HomeA la uneREPRISE DE LA VILLE DE MENAKA PAR DES MILICES PRO-BAMAKO : De la défensive à l’offensive

REPRISE DE LA VILLE DE MENAKA PAR DES MILICES PRO-BAMAKO : De la défensive à l’offensive


 

Ménaka, cette localité du Nord-Est du Mali, qui était dans le giron du Mouvement national de libération de l’Azawad (MNLA) depuis près d’un an, a été conquise le lundi 27 avril 2015 dernier par les milices d’autodéfense du Gatia, connues pour être proches de Bamako. Il n’en fallait pas plus pour susciter l’ire des responsables de la Coordination des mouvements de l’Azawad (CMA) et plus particulièrement ceux de sa principale composante, le MNLA. En effet, dans un communiqué diffusé peu après la chute de Ménaka, la CMA a qualifié cet assaut de grave violation des accords de cessez-le-feu de mai et juillet 2014. Par ailleurs, la CMA note que la prise de Ménaka par les milices pro-Bamako est susceptible de l’amener à reconsidérer son engagement ferme de parapher l’accord de paix d’Alger le 15 mai prochain. Cet engagement, selon la CMA, était d’autant plus ferme que  Bamako serait disposé à ouvrir des discussions sur les points de blocage de l’accord de paix avant sa signature définitive. Cela dit, la prise de Ménaka pourrait être décryptée de la manière suivante :

D’abord, elle traduit le fait que la CMA et notamment le MNLA sont devenus vulnérables et ce, depuis que la communauté internationale, visiblement agacée par les atermoiements des irrédentistes touareg et de leurs alliés, s’est engagée à soutenir fermement l’accord de paix d’Alger. De ce fait, et par des mots univoques, elle avait invité pour ne pas dire sommé la CMA de parapher le document d’Alger. Pour ne l’avoir pas encore fait, l’on voit mal aujourd’hui la coordination entreprendre des actions militaires à l’effet de reprendre le contrôle de Ménaka. Car la puissante Algérie voisine pourrait en profiter pour lui faire payer son refus osé de valider le schéma de sortie de crise que sa diplomatie a patiemment et laborieusement élaboré.
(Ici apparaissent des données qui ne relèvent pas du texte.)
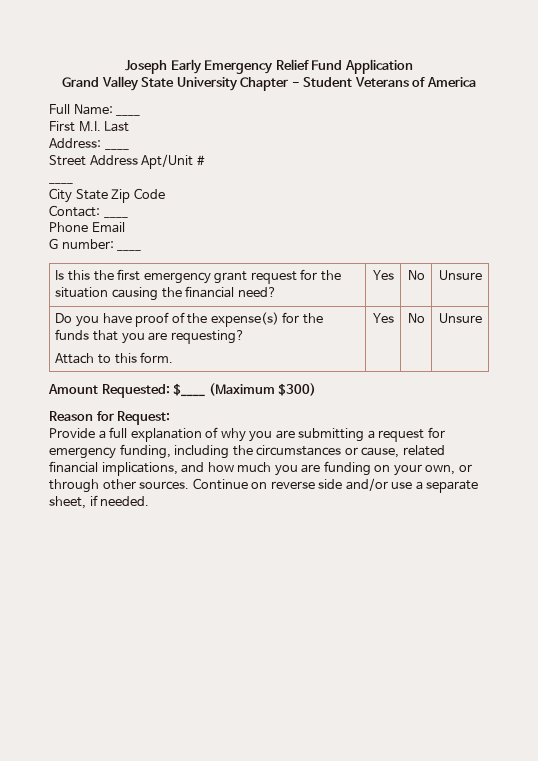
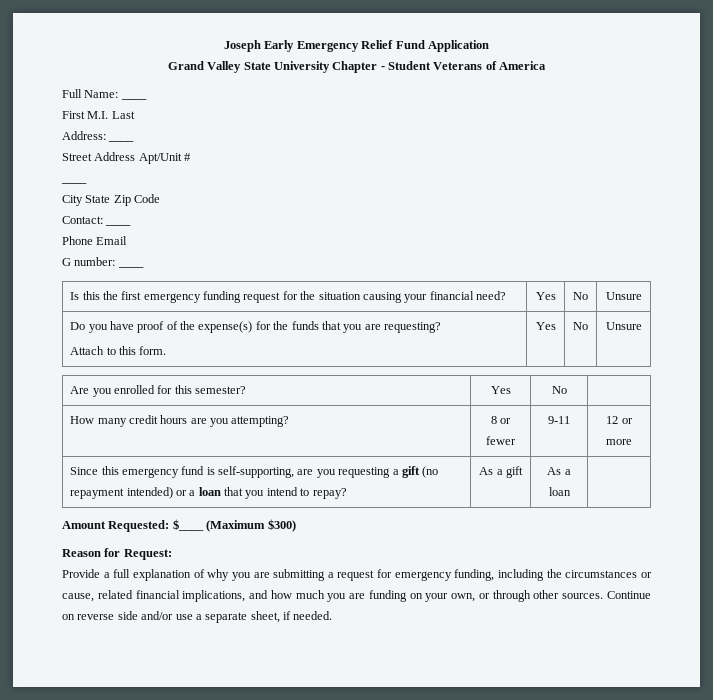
[214,271,248,284] grant -> [203,291,242,303] funding
[161,287,182,298] the -> [404,294,428,303] your
(482, 318) none -> [70,385,247,397] [490,386,511,394] [551,386,567,394] [70,415,290,427] [490,416,512,424] [486,436,516,445] [548,416,570,424] [606,416,633,424] [606,439,632,445] [70,466,439,478] [70,487,347,499] [479,466,523,478] [547,467,571,475] [548,487,571,496] // Are you enrolled for this semester? | Yes | No | // How many credit hours are you attempting? | 8 or fewer | 9-11 | 12 or more // Since this emergency fund is self-supporting, are you requesting a gift (no repayment intended) or a loan that you intend to repay? | As a gift | As a loan |

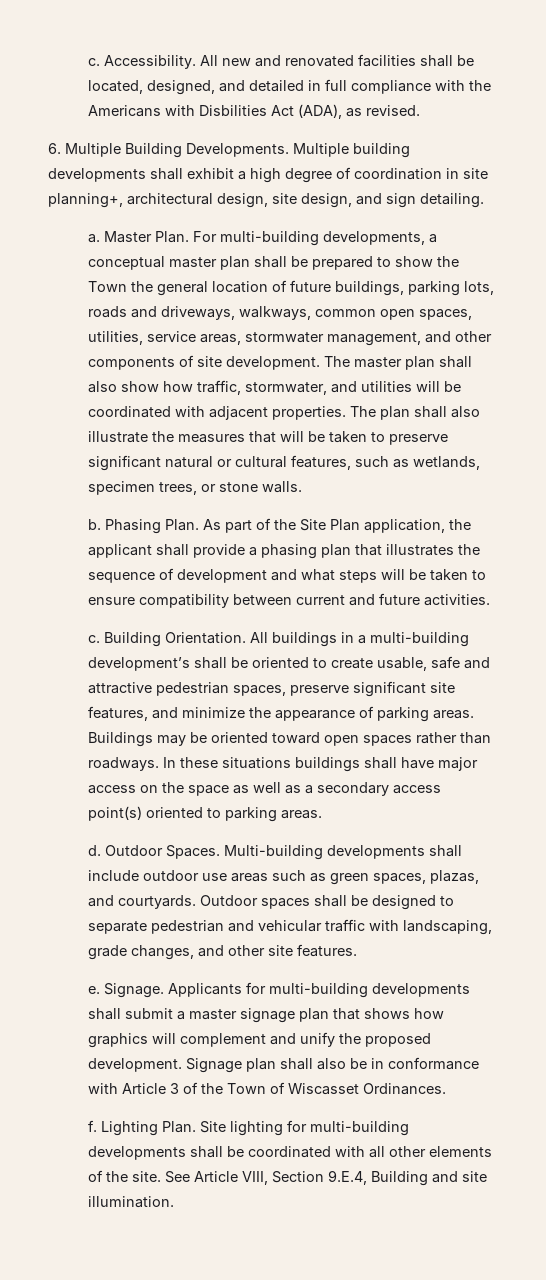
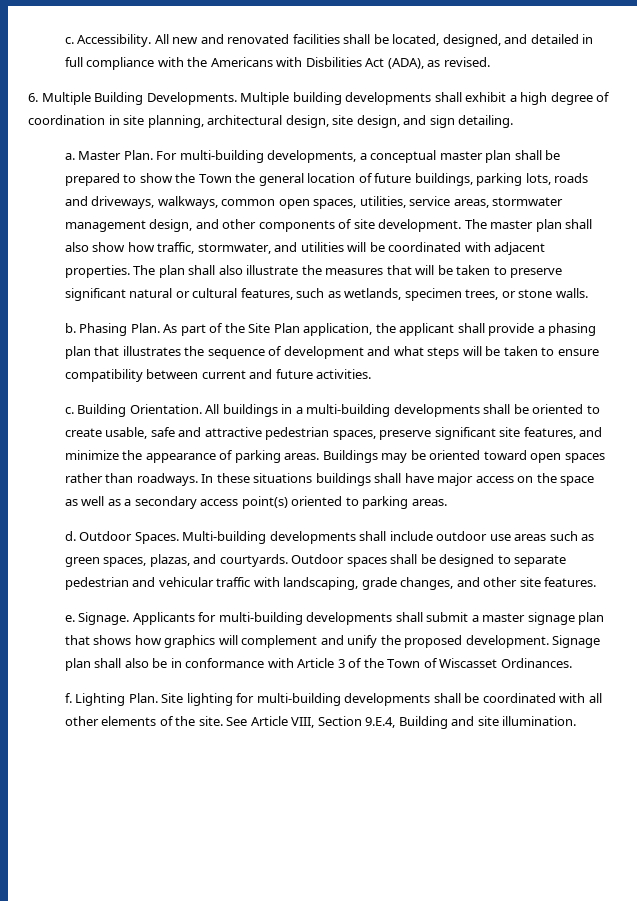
[48,193,123,208] planning+, -> [147,115,204,128] planning,
[326,332,421,346] management, -> [64,219,193,232] management design,
[87,657,190,671] development’s -> [393,404,480,417] developments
Le MNLA est au carrefour de son destin

Ensuite, un autre élément qui traduit la vulnérabilité de la CMA, et particulièrement le MNLA, est lié au fait qu’au sein même de la Coordination, le MNLA et ses alliés ne sont pas loin du divorce. Les seconds reprochant au premier, c’est-à-dire le MNLA, le jusqu’au- boutisme dont il fait preuve à propos des pourparlers inter- maliens. De ce point de vue, l’on peut dire que le MNLA est en passe de se retrouver seul contre tous.

Enfin, l’on peut interpréter la prise de  Ménaka par le Gatia par le fait que Bamako a voulu, par cet acte qui, de toute évidence n’est pas pour lui déplaire,   signifier qu’il est en train de reprendre du poil de la bête dans la sempiternelle guerre qui l’oppose au MNLA à propos du statut du Nord-Mali. De la position défensive où il était, il est donc passé à l’offensive. Cette stratégie militaire peut contraindre la CMA et notamment sa principale composante le MNLA, à revoir à la baisse le projet politique qu’il  a toujours porté à propos de l’Azawad. En effet, à l’approche de la date butoir pour parapher l’accord de paix d’Alger, ce revers militaire, si l’on peut l’appeler ainsi, pourrait placer la CMA dans une position où elle n’a pas d’autre choix que celui de faire profil bas. Et ce ne serait pas étonnant. Car  les rapports de force du moment, surtout avec la prise sans résistance de Ménaka,  ne sont pas visiblement en sa faveur. Tout cela fait dire que le MNLA n’est pas dans une position confortable aujourd’hui. Et c’est un euphémisme que de le dire ainsi. La réalité est que le MNLA est au carrefour de son destin et il gagnerait à faire l’option de la paix et du vivre-ensemble dans le cadre, comme le souhaite tout le monde, d’un Mali unique et indivisible. Toute autre attitude lui sera suicidaire. Car tout le monde est fatigué de cette guerre, y compris ceux qui nourrissaient, de par le passé, de la sympathie à son endroit. Le MNLA est en panne d’arguments aujourd’hui pour défendre son projet politique initial maintes fois affirmé d’un Azawad indépendant. Toutefois, l’on peut dire que le MNLA cherche depuis toujours des alibis pour ne pas parapher l’accord de paix d’Alger. Et la prise de Ménaka par les milices d’autodéfense pro-Bamako du Gatia pourrait lui en offrir un.